Die „Superillu“ gilt als das Zentralorgan des Ostens. Bei Pegida und Flüchlingen sieht man im Magazin die Aufgabe, dass "aus Polarisierung keine Radikalisierung" wird.

An der Wand lehnt ein Fotobuch über Helmut Kohl, davor liegen zwei weinrote Handschuhe. Gregor Gysi hat sie mal übergestreift, bei einem Fototermin für die „Superillu“, 20 Jahre her. Neben Kohl, neben den Handschuhen sitzt der Politikchef der „Superillu“ in einem Sessel. Gerald Praschl sagt in der Besucherecke seines Büros: „Ich denke, wir müssen jemandem wie Pirinçci nicht auch noch eine Plattform geben.“

Also ist Akif Pirinçci nicht im aktuellen Heft und im nächsten auch nicht. Der Schriftsteller Pirinçci hatte bei einer Pegida-Versammlung 30 Minuten lang rechtsradikale Hassparolen verbreitet. In Dresden. In Sachsen. Im Herzen des „Superillu“-Kerngebiets.

Der Anschlag auf OB-Kandidatin Reker ist großes Thema

Stattdessen ist der Mordanschlag von Köln im aktuellen Heft prominent platziert. Das Attentat eines fremdenfeindlichen Arbeitslosen auf die Kölner OB-Kandidatin Henriette Reker. Das ist für Praschl wichtiger, hier schließt sich der Kreis zu Pegida. „Natürlich ist es Spekulation, inwieweit Hassparolen, wie sie bei Pegida verbreitet werden, den Täter ermuntert haben. Diskussionswürdig ist es auf jeden Fall.“ In der Ausgabe vom 22. Oktober schreibt Praschl: „Bei einer Pegida-Demo schockte ein Teilnehmer mit einem Galgen, der offenbar zum Lynchmord an Kanzlerin und Vizekanzler auffordert.“

Pegida, Hassparolen, ein Mob, der vor dem Flüchtlingsheim im sächsischen Heidenau Brandsätze zündet, die dunklen Seiten Deutschlands rücken eine Zeitschrift in eine besondere Rolle. „Superillu“ spürt die Seele der Menschen zwischen Ostsee und Thüringer Wald, ihre Sehnsüchte, ihr Gefühl von Heimat. Bei einer wöchentlichen Auflage von knapp 300.000 verkauften Exemplaren lesen 21 Prozent aller Menschen in Ostdeutschland über 14 Jahre Geschichten über die Harzer Schmalspurbahn und Pianos mit Oberlausitzer Innenleben. „Wir schreiben für Menschen, die ihrer Region verbunden sind“, sagt Praschl. „Superillu“ aus dem Burda-Verlag mit Sitz in Berlin gibt die Tonlage vor, sie ist Orientierungshilfe (und vielleicht mehr als das).

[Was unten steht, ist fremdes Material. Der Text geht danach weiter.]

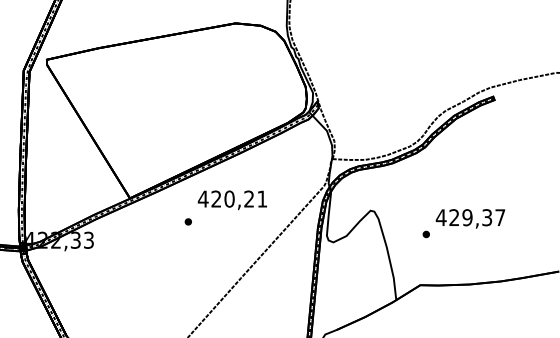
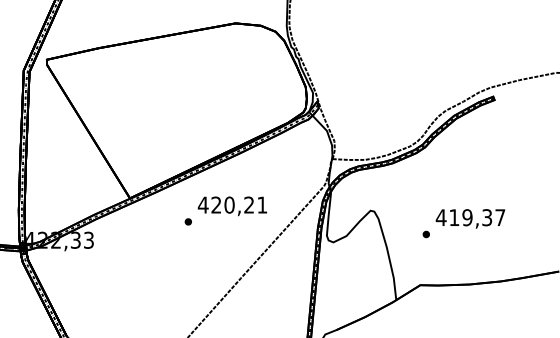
text at (231, 200) position: (231, 200) -> (231, 206)
text at (454, 217): 429,37 -> 419,37
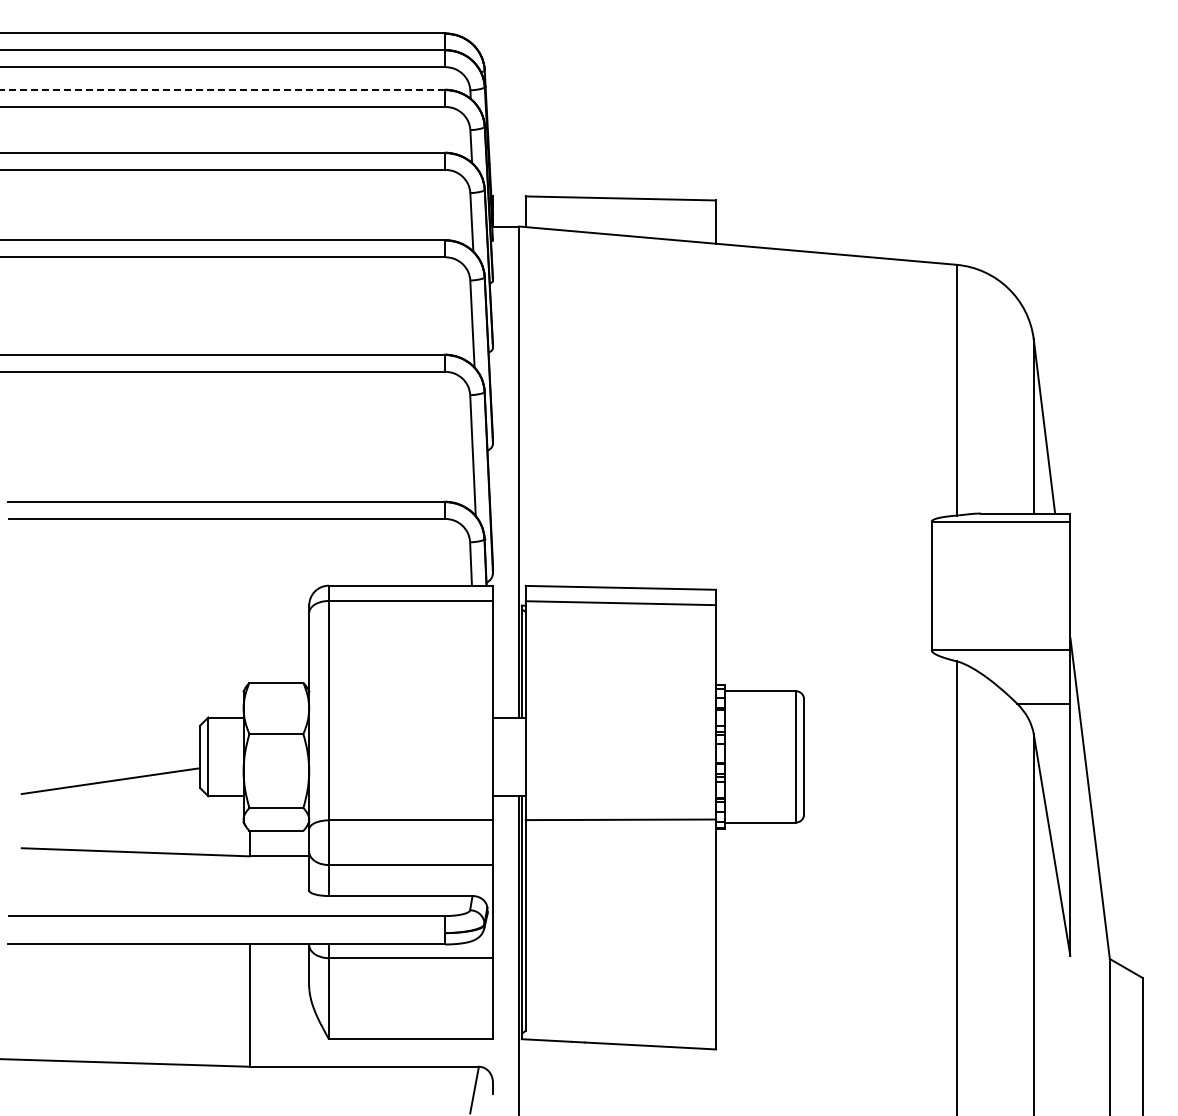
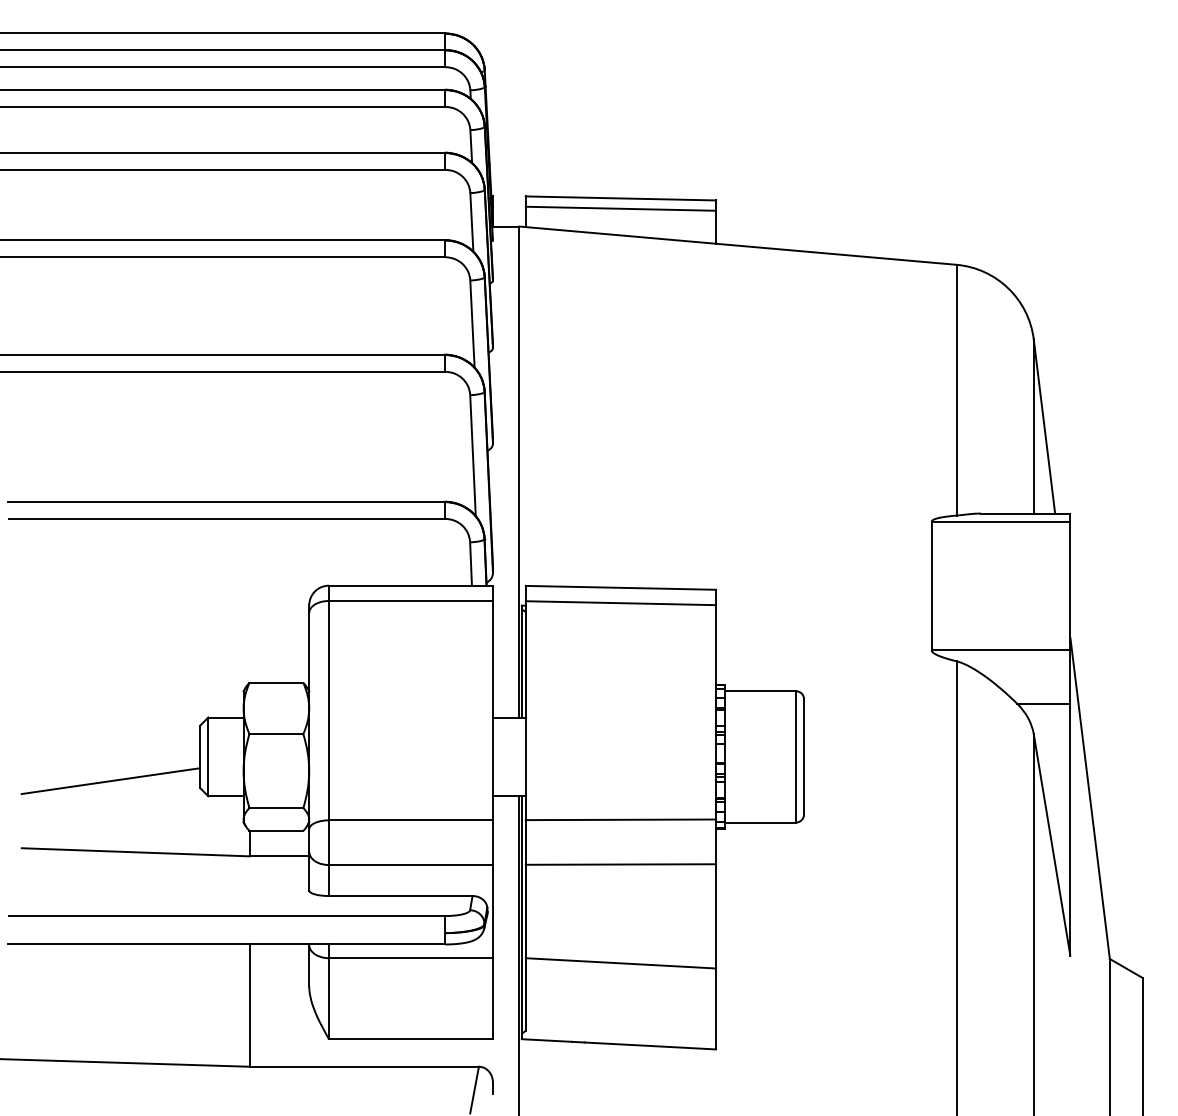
line at (222, 89): dashed -> solid
line at (620, 208): none -> present
line at (620, 864): none -> present
line at (620, 963): none -> present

Die "Superillu" hält dagegen

Aber jetzt brüllen Menschen, die ihrer ostdeutschen Region verbunden sind, ihren Hass und ihre Wut heraus. Und „Superillu“ muss darauf reagieren. Wie reagiert sie? Verharmlost sie? Hält sie dagegen?

Die Wochenzeitschrift hält vor allem dagegen, mit Reportagen über Flüchtlinge, ihr Schicksal, ihre abenteuerliche Flucht, ihre Situation in der neuen Heimat. „Das Thema hat sehr viele Facetten, und wir versuchen, dass diese sich bei uns auch im Blatt wiederfinden“, sagt Praschl. „Superillu“-Reporter waren am Hauptbahnhof in Budapest, als dort verzweifelte Flüchtlinge warteten, ein US-Korrespondent schilderte im Blatt seine Eindrücke über Pegida, eine Serie beschäftigte sich mit den Hintergründen der Flüchtlingskrise und der Flüchtlingslager.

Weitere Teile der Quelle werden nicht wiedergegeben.